Dataset entries
----
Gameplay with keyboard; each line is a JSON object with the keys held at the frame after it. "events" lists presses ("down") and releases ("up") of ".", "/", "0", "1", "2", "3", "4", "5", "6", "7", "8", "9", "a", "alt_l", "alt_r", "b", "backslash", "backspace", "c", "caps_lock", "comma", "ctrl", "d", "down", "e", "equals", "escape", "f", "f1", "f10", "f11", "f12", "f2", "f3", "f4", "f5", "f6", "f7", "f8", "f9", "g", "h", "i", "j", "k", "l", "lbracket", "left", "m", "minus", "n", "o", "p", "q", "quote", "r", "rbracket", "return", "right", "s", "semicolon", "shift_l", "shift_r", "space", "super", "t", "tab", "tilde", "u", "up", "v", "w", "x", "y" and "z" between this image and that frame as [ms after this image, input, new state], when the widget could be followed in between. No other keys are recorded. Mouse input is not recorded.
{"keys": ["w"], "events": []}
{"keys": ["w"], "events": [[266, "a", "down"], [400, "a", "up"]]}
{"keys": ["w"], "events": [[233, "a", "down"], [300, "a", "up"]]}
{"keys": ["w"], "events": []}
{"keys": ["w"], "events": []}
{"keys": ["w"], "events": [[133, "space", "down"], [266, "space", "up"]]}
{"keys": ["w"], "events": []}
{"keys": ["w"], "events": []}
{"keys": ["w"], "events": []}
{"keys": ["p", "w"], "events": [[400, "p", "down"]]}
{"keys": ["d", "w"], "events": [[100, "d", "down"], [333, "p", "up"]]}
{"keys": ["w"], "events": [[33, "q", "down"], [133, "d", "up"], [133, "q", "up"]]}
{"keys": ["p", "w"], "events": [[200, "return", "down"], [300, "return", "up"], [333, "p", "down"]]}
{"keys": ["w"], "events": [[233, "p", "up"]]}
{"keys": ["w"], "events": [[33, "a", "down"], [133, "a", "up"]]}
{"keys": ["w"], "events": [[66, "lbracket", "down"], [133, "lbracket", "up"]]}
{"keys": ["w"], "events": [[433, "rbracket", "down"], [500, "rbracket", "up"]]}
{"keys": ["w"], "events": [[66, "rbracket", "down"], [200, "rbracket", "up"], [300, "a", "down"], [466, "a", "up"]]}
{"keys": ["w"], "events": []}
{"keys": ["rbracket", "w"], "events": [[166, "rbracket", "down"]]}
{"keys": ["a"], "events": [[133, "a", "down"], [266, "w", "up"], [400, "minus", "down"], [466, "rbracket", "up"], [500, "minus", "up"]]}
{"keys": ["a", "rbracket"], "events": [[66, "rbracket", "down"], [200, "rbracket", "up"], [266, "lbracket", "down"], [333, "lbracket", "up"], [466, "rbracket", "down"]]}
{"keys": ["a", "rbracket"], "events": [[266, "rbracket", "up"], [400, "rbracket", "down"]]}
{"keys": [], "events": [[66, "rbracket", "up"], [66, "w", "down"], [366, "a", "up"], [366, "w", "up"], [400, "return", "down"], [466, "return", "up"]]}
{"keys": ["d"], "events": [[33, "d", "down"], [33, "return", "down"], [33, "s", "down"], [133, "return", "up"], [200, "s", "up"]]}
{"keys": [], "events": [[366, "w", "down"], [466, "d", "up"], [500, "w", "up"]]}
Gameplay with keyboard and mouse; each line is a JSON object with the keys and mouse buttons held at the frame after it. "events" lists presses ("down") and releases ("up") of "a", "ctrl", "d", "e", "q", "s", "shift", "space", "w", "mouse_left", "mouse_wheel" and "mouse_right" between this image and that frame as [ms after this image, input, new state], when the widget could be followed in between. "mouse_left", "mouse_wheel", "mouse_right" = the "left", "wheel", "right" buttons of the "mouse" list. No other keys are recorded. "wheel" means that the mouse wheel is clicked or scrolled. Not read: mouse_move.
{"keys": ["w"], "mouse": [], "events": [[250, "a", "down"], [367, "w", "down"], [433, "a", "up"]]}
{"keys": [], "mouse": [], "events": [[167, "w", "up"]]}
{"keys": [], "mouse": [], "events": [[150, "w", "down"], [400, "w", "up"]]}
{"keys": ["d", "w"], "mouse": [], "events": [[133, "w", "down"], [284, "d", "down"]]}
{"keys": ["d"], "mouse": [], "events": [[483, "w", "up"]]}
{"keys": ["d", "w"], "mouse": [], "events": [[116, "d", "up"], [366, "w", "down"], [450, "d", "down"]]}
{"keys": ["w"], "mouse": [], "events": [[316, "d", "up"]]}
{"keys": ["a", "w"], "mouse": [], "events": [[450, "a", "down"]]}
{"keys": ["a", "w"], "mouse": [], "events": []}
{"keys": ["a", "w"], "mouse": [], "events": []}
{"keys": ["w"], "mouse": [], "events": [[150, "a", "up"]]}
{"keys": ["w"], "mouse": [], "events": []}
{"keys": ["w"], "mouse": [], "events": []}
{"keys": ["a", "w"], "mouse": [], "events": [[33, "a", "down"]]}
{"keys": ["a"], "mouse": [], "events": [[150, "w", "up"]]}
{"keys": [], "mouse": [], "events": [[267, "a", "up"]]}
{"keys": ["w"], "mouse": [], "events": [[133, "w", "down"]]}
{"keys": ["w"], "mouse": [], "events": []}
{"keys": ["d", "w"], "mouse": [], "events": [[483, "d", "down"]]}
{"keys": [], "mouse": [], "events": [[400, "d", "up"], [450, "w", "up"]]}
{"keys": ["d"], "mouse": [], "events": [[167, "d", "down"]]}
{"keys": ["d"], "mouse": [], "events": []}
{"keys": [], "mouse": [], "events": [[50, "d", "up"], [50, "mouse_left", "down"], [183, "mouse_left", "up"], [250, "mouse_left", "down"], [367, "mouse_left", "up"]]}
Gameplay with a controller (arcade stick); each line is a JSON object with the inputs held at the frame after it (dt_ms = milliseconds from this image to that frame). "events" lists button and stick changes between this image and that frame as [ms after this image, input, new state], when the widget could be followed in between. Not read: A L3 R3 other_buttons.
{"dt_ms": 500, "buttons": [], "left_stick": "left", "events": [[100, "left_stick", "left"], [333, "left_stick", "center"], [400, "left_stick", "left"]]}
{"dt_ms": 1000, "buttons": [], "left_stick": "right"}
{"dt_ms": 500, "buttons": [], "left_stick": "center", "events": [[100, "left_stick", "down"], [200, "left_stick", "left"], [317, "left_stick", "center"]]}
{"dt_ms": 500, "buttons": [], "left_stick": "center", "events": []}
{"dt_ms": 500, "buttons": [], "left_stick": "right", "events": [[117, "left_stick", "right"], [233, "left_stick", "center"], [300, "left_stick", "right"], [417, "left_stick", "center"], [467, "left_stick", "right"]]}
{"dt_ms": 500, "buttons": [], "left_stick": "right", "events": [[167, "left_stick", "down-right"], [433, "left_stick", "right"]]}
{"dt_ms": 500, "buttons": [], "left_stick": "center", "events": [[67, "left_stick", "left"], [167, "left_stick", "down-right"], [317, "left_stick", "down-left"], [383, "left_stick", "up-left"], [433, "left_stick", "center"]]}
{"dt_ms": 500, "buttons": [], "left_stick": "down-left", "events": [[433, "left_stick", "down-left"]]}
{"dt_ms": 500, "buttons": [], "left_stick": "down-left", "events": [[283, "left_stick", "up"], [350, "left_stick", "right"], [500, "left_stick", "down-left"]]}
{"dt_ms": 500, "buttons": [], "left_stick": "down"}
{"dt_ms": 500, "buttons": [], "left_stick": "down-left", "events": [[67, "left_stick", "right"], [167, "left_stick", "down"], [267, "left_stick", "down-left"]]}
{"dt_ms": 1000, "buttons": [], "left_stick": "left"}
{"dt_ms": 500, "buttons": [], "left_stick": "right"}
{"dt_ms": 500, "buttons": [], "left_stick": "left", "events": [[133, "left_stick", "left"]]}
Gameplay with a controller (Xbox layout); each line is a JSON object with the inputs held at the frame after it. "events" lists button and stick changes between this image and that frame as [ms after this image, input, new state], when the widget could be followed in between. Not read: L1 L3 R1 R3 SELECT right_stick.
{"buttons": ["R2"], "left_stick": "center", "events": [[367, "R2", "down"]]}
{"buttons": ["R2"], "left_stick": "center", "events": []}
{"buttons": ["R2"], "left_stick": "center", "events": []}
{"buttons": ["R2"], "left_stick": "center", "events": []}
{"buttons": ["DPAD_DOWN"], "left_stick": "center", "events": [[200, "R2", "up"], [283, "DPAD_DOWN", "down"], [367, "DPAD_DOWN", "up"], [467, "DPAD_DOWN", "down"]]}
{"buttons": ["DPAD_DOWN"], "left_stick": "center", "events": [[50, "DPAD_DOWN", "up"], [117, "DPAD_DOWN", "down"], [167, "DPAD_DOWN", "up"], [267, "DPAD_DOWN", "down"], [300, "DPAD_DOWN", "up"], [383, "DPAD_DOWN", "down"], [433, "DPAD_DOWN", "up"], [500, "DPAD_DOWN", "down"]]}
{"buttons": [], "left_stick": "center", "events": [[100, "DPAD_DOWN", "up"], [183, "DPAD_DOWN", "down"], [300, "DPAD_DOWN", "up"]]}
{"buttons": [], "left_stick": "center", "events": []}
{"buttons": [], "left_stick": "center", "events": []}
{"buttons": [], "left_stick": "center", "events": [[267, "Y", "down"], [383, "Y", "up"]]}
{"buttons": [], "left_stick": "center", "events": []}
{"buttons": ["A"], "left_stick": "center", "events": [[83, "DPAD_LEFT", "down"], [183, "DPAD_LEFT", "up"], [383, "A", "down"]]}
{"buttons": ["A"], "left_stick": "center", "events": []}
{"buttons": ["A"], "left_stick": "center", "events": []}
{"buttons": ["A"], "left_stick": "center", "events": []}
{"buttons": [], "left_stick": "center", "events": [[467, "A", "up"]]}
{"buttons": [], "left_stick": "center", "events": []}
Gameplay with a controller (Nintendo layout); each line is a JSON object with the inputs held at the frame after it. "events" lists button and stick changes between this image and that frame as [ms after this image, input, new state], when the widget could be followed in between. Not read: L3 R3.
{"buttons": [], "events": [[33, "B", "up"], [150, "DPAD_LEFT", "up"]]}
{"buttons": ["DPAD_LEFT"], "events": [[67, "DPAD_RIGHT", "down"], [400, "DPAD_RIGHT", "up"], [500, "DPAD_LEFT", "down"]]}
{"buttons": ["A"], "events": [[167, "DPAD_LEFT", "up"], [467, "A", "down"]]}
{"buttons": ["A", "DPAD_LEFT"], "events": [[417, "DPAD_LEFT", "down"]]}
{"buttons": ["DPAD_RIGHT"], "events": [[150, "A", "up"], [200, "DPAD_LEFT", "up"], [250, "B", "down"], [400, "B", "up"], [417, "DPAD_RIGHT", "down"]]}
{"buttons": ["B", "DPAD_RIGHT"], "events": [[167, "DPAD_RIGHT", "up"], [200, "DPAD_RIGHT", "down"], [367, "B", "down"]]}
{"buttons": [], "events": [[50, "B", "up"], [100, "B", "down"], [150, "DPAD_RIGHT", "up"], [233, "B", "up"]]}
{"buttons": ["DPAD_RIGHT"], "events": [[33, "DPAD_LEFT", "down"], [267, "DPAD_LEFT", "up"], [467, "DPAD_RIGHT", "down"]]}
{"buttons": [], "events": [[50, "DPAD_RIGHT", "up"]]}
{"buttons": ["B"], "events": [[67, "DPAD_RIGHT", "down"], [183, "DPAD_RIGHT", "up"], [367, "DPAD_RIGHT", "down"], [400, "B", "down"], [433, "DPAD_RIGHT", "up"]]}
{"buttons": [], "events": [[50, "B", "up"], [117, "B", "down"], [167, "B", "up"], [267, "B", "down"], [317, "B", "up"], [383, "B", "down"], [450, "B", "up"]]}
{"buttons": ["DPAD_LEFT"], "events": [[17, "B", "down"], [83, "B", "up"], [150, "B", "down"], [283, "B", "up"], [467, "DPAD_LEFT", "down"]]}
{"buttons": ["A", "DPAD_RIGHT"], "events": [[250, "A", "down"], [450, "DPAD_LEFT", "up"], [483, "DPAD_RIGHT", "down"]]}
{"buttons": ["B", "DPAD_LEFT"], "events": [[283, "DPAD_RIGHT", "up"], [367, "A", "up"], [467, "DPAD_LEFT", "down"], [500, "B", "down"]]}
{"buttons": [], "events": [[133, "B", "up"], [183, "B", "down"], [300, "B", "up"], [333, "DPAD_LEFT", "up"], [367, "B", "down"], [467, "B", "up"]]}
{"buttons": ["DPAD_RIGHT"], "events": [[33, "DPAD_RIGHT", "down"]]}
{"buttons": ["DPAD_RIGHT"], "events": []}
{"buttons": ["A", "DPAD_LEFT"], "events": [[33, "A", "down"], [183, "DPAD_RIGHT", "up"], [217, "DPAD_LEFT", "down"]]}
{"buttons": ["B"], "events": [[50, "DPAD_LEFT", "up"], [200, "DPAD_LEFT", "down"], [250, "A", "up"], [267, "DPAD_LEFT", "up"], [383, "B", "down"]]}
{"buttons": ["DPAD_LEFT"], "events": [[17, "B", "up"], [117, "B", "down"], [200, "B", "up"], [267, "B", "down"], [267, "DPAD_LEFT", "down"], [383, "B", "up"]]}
----
[What to do]
Count the lines of the data that contain the word "lbracket", and give only that number.

[Your response]
3